I did want to mention a wonderful editorial in the current issue of CQ Magazine.  Rich Moseson W2VU covers a subject near and dear to my heart: attracting young people to our hobby.  Near and dear because I, like so many of my generation, fell in love with the magic of radio at an early age, got our licenses, and many of us used that interest as a springboard to careers in related fields.  If you ever feel depressed about the upcoming generation--and it seems it is a requirement for us curmudgeons to decry "these damn kids today!"--READ THIS EDITORIAL. CQ has been so kind as to post it on the Web so you can read it without subscribing to the magazine or standing in your local bookstore.
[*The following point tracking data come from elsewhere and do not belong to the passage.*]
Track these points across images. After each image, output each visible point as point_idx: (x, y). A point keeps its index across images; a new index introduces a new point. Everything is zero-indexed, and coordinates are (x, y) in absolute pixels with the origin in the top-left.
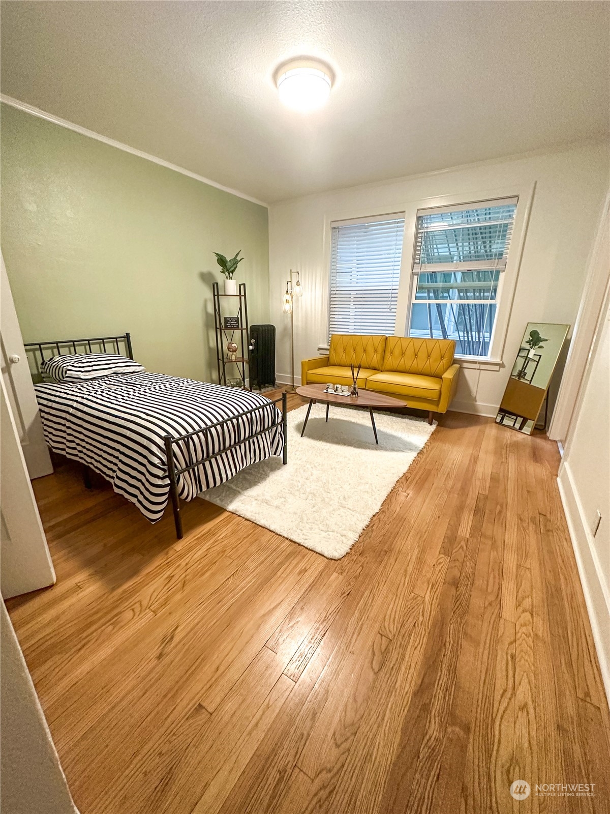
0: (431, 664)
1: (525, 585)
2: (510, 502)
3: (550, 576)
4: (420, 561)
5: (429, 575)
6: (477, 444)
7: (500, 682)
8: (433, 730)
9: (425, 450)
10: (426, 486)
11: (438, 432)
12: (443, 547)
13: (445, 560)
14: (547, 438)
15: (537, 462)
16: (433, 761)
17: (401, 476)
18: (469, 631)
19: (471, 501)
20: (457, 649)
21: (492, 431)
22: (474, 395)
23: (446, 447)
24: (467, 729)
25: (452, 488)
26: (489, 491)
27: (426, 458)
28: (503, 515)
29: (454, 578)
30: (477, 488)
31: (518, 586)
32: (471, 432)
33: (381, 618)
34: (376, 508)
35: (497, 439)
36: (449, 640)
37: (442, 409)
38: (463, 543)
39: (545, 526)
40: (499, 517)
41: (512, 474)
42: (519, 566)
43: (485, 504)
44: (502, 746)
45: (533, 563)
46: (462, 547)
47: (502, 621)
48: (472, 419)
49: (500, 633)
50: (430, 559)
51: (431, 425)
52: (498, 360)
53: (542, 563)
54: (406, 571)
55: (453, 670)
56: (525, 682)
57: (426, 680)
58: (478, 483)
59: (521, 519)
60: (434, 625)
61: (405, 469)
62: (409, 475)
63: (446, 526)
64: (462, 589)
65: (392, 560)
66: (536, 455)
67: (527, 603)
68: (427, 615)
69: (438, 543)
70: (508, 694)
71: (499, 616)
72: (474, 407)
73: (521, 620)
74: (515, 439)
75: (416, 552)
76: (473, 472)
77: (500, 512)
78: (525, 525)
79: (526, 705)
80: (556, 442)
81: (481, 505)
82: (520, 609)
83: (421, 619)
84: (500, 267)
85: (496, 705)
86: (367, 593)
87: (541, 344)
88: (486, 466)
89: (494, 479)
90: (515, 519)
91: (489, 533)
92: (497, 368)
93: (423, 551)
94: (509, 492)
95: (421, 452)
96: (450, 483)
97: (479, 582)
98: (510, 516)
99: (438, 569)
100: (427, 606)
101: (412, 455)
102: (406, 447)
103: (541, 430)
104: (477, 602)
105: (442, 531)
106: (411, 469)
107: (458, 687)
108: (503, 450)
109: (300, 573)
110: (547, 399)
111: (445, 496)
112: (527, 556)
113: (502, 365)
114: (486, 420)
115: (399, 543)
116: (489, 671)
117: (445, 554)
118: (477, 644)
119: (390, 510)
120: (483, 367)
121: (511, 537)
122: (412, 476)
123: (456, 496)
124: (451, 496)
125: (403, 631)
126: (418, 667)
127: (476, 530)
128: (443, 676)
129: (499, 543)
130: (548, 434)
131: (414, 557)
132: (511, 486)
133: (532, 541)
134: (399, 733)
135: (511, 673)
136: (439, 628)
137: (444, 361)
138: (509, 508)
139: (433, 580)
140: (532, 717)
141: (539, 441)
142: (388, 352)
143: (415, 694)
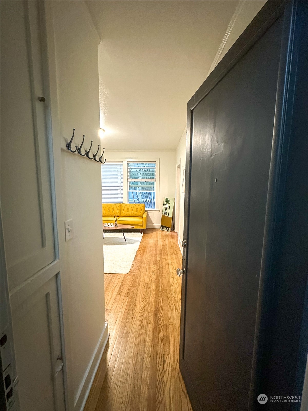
0: (157, 284)
1: (174, 266)
2: (168, 250)
3: (178, 262)
4: (149, 268)
5: (152, 270)
6: (157, 237)
7: (171, 282)
8: (161, 292)
9: (142, 242)
10: (145, 251)
11: (144, 236)
12: (154, 263)
13: (155, 266)
14: (174, 232)
15: (173, 239)
16: (162, 296)
17: (137, 250)
18: (164, 276)
19: (158, 252)
20: (162, 280)
21: (160, 232)
22: (153, 222)
23: (148, 239)
24: (167, 290)
25: (153, 250)
26: (162, 249)
27: (143, 244)
28: (167, 253)
29: (158, 269)
30: (159, 248)
31: (172, 266)
32: (154, 234)
33: (144, 280)
34: (133, 259)
35: (162, 235)
36: (160, 279)
37: (144, 227)
38: (159, 261)
39: (176, 253)
40: (166, 254)
41: (167, 243)
42: (172, 262)
43: (162, 252)
44: (173, 290)
45: (175, 261)
46: (158, 262)
47: (170, 273)
48: (153, 230)
49: (170, 275)
50: (152, 267)
51: (141, 234)
52: (158, 210)
53: (176, 260)
54: (146, 271)
55: (162, 283)
56: (176, 280)
57: (157, 286)
58: (159, 247)
59: (171, 253)
60: (156, 278)
61: (138, 248)
62: (139, 249)
63: (153, 259)
64: (161, 270)
65: (142, 269)
66: (173, 237)
67: (174, 268)
68: (154, 277)
69: (153, 263)
70: (173, 283)
71: (169, 272)
72: (153, 226)
73: (174, 271)
74: (166, 234)
75: (148, 266)
76: (157, 245)
77: (166, 253)
78: (172, 254)
79: (176, 283)
80: (177, 233)
81: (161, 252)
82: (173, 270)
83: (153, 278)
84: (154, 181)
85: (171, 285)
86: (138, 277)
87: (169, 202)
88: (160, 242)
89: (163, 245)
90: (170, 253)
91: (164, 258)
92: (158, 212)
93: (149, 265)
94: (167, 248)
95: (141, 242)
96: (152, 249)
97: (164, 268)
98: (168, 253)
99: (154, 268)
100: (154, 275)
101: (139, 243)
102: (136, 242)
103: (173, 230)
104: (164, 271)
105: (153, 260)
106: (139, 248)
107: (163, 285)
108: (164, 237)
109: (118, 279)
110: (173, 220)
111: (151, 252)
112: (173, 260)
113: (159, 211)
114: (158, 230)
115: (142, 266)
116: (169, 281)
117: (155, 265)
118: (166, 278)
119: (137, 259)
120: (154, 212)
121: (169, 257)
122: (141, 249)
123: (154, 252)
124: (153, 252)
125: (150, 281)
126: (155, 285)
127: (161, 258)
128: (160, 285)
129: (167, 259)
130: (175, 231)
131: (147, 267)
132: (167, 246)
133: (174, 256)
134: (154, 295)
135: (173, 280)
136: (157, 278)
137: (142, 211)
138: (168, 251)
139: (154, 270)
140: (177, 284)
141: (173, 233)
142: (122, 209)
143: (155, 289)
And for my broadcasting buds out there, I have been trying to work this quote into a post and expand upon it.  However, since they are now calling me to yet another all-day budget meeting, I am going to throw it out there.  Feel free to comment until I get the opportunity.  The quote:

“Digital is not about replacing traditional [media], it’s about empowering it." 

It comes from an author and commentator named Rick Mathieson, whose latest book is THE ON-DEMAND BRAND.  Interesting thoughts, and they come at a time when those in traditional media--especially radio--take two stances: head-in-the-sand or "the world is coming to an end!"  Neither is appropriate or the way to survive the rapid technological change we are experiencing in media.

Okay, okay!  I'm coming!  Get the Power Points and the spreadsheets warmed up.  And I'll try to talk about Rick's propositions later.  Meanwhile, comment away!